Schweizerstumpen, die ich in meine wirkliche Mappe stecke, existieren wirklich; der Herr hinterm Ladentisch ist wirklich begeistert; der Straßenjunge macht wirklich diesen Hund wütend, benimmt sich wirklich ungezogen; der zaghafte und verzweifelte Anfänger in der Phänomenologie, dem ich Mut mache, ist wirklich zaghaft und mit sich selbst unzufrieden.
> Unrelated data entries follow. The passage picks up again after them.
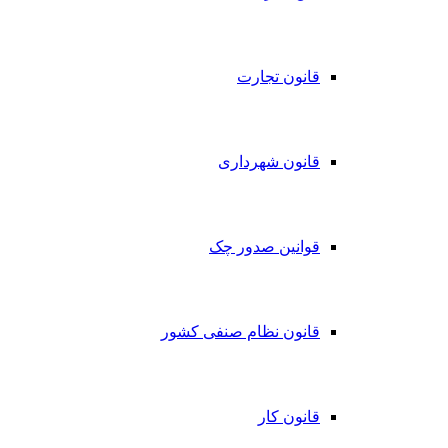
قانون تجارت
قانون شهرداری
قوانین صدور چک
قانون نظام صنفی کشور
قانون کار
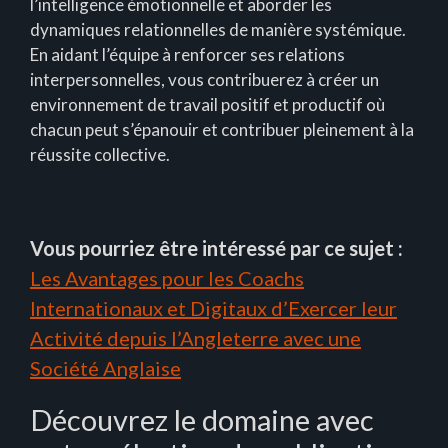
l’intelligence émotionnelle et aborder les
dynamiques relationnelles de manière systémique.
En aidant l’équipe à renforcer ses relations
interpersonnelles, vous contribuerez à créer un
environnement de travail positif et productif où
chacun peut s’épanouir et contribuer pleinement à la
réussite collective.
Vous pourriez être intéressé par ce sujet :
Les Avantages pour les Coachs
Internationaux et Digitaux d’Exercer leur
Activité depuis l’Angleterre avec une
Société Anglaise
Découvrez le domaine avec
b) Bedeutsamkeit als Wirklichkeitscharakter des
faktischen Lebens
Was ich da erfahre, ist faktisch wirklich — existiert. Welches ist der Sinn dieser »Existenz«? Wenn wir Antwort auf diese Frage wollen, muß alles über Existenzbegriff und alle erkenntnistheoretischen Beweise und Erklärungen fortbleiben; sondern es kommt darauf an, den phänomenalen Sinn des »wirklich« herauszusehen, in dem ich lebe und von dem ich im faktischen Leben nicht etwas ausdrücklich theoretisch weiß. Sofern ich faktisch in all dem Gesagten lebe, mit ihm je nach seinem Gehalt so und so beschäftigt, daran so und so beteiligt bin, hat alles Erfahrene — es mag inhaltlich so heterogen sein wie immer — denselben Sinn von Existenz. Man muß dabei alle Theoretisierungen wegdenken, nicht das heranziehen, was ein Erkenntnistheoretiker darüber sagt, sondern sehen den Sinn, in dem das faktische Erfahren sein Erfahrenes erneut und immer im Charakter der Bedeutsamkeit hat. Auch das Trivialste ist bedeutsam, nur eben trivial; auch das Wertloseste ist bedeutsam.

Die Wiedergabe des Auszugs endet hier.